MINNEAPOLIS (WCCO) – On Thursday night in Minneapolis, teams of middle schoolers and professional chefs will compete in an Iron Chef-style battle.

The winning dish will go on the school lunch menu. Yup, fresh, creative food in the cafeteria.

Indeed, things have changed, and Minneapolis Public Schools is a national innovator.

Students Aysa Cavell and Eyala Elate are part of this new generation.

They are kids who can cook, and they also like school lunch.

"My mom started to teach me how to cook when I was really little," Cavell said.

Minneapolis Public Schools is teaming students with local chefs, like Carrie McCabe Johnson, the owner of Nightingale on Lyndale Avenue.

McCabe Johnson confessed to never eating school lunch when she attended Webster Middle School.

"It just looked and smelled terrible," she said.

Times have changed.

McCabe Johnson is working with the students to create a plant-based curry meal for Thursday's competition. The dish uses peppers, cauliflower, tomatoes, sweet potatoes and spinach, among other vegetables.
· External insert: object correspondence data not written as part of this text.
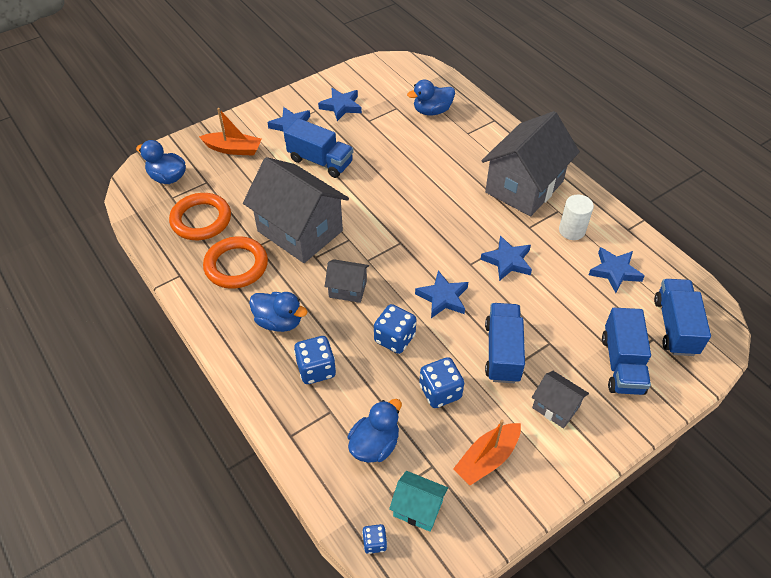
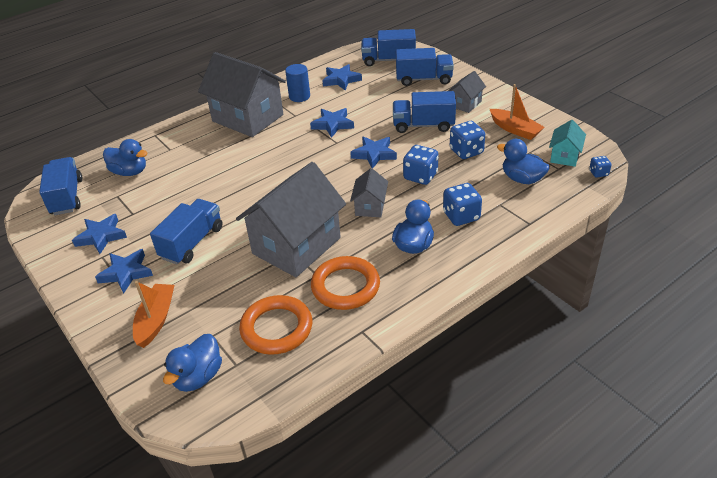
camera: 90 degrees left, 10 degrees down
(399, 79) = (67, 197): none -> blue truck
(432, 111) = (130, 172): blue duck -> blue duck turned 45 degrees counterclockwise
(572, 230) = (299, 96): white cylinder -> blue cylinder

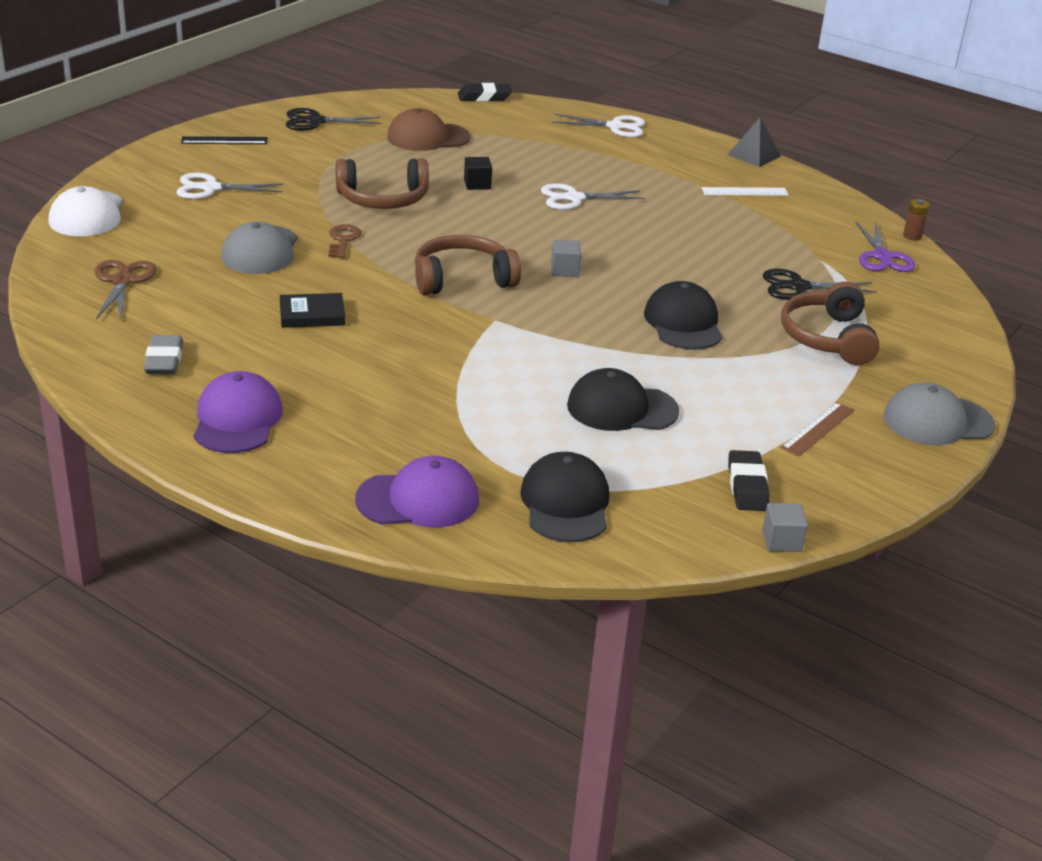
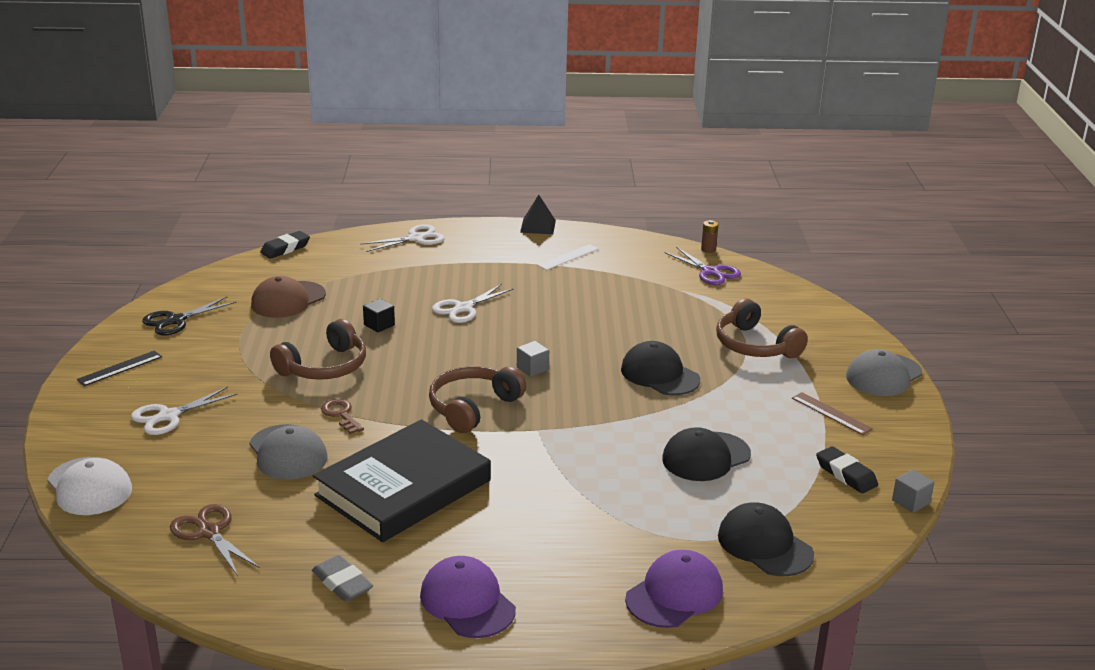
camera: 35 degrees left, 5 degrees down
(312, 315) = (403, 488): black book -> black book, size x2.41
(798, 287) = (692, 316): black scissors -> none
(818, 429) = (831, 413): brown ruler -> brown ruler turned 45 degrees counterclockwise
Her team will compete against other teams of middle schoolers and chefs at the Junior Iron Chef competition.

"We're really seeing an interest in students getting into the kitchen and learning how to cook for themselves," said Kate Seybold, who runs the Farm to School program in Minneapolis.

Yes, that's right, there's a farm-to-school program, and that's because most Minneapolis schools now have scratch kitchens.

And Sanford Middle School has a heck of a salad bar.

"If you were visiting Sanford 10 years ago, everything would be prepackaged, there would have been no salad bar," Seybold said.

A council of local chefs helps hone the recipes.

McCabe Johnson is also the mom of a Minneapolis Public School seventh grader.

"It's nice to know when they come to school, the school lunch system no longer uses any trans-fats, no food coloring, no corn syrup," she said.

The school district has remade the central kitchen with tax dollars and a boost from the LifeTime Foundation.

"They've been really great, really innovative, in finding new ways to get kids involved in the changes that are being made," said Madeline Augustin, of the LifeTime Foundation.

The hope is that the lessons Aysa and Eyala learn in Sanford's kitchen lead to healthier eating habits outside of school.

Thursday night is the fifth year for the Junior Iron Chef competition, and anyone can go and watch. It starts at 5:30 p.m. at Chowgirls in the Solar Arts Building.

Other chefs participating in the competition include: Jared Brewington from Funky Grits, Tammy Wong from Rainbow Chinese, and Justin Sutherland from Handsome Hog.